# EXERCISE GOAL:
Your answer should consist of each line below that includes the word "Nickel".

# DATA FOR PROCESSING:
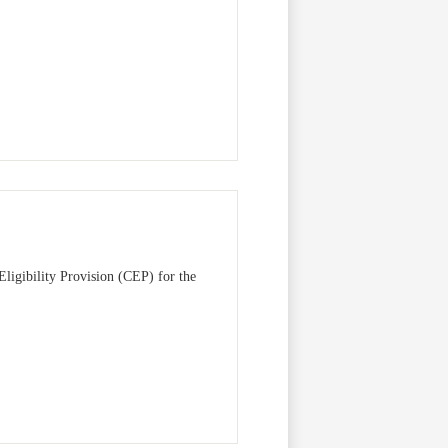
Eligibility Provision (CEP) for the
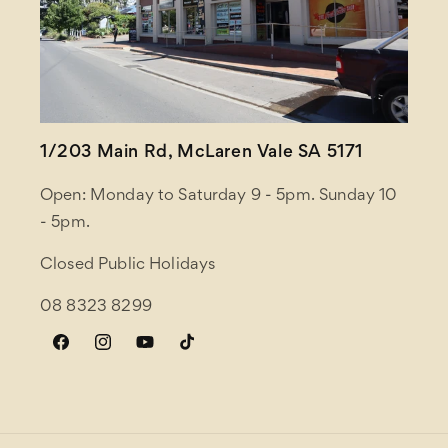
1/203 Main Rd, McLaren Vale SA 5171
Open: Monday to Saturday 9 - 5pm. Sunday 10
- 5pm.
Closed Public Holidays
08 8323 8299
Facebook
Instagram
YouTube
TikTok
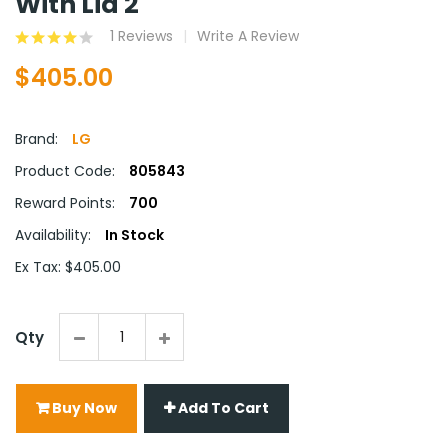
With Lid 2
1 Reviews
Write A Review
$405.00
Brand:
LG
Product Code:
805843
Reward Points:
700
Availability:
In Stock
Ex Tax: $405.00
Qty
Buy Now
Add To Cart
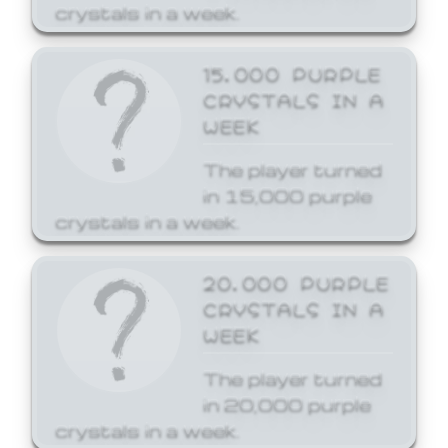
crystals in a week.
15,000 PURPLE
CRYSTALS IN A
WEEK
The player turned
in 15,000 purple
crystals in a week.
20,000 PURPLE
CRYSTALS IN A
WEEK
The player turned
in 20,000 purple
crystals in a week.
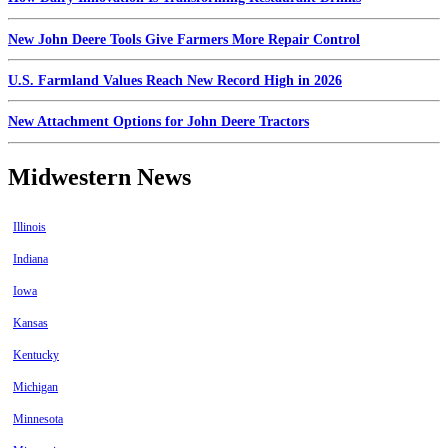
New John Deere Tools Give Farmers More Repair Control
U.S. Farmland Values Reach New Record High in 2026
New Attachment Options for John Deere Tractors
Midwestern News
Illinois
Indiana
Iowa
Kansas
Kentucky
Michigan
Minnesota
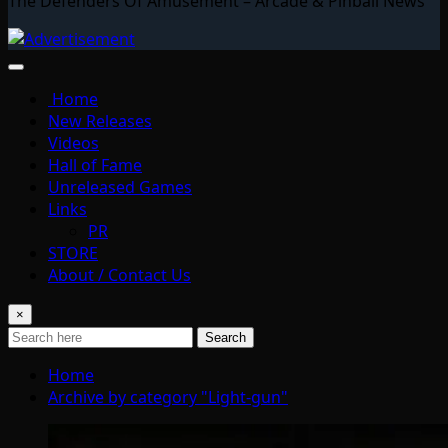
The Defenders Of Amusement – Arcade & Pinball News
Home
New Releases
Videos
Hall of Fame
Unreleased Games
Links
PR
STORE
About / Contact Us
×
Search
Home
Archive by category "Light-gun"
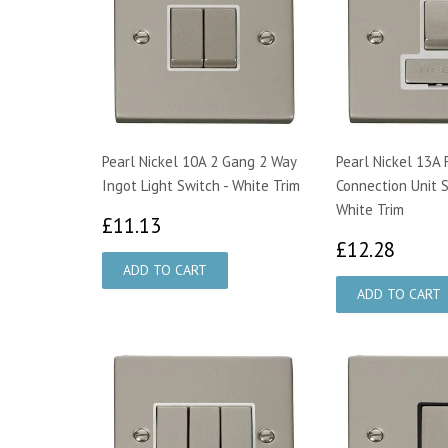
Pearl Nickel 10A 2 Gang 2 Way
Pearl Nickel 13A
Ingot Light Switch - White Trim
Connection Unit 
White Trim
£11.13
£11.13
£12.
£12.28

# OUTPUT OF THE EXERCISE:
Pearl Nickel 10A 2 Gang 2 Way
Pearl Nickel 13A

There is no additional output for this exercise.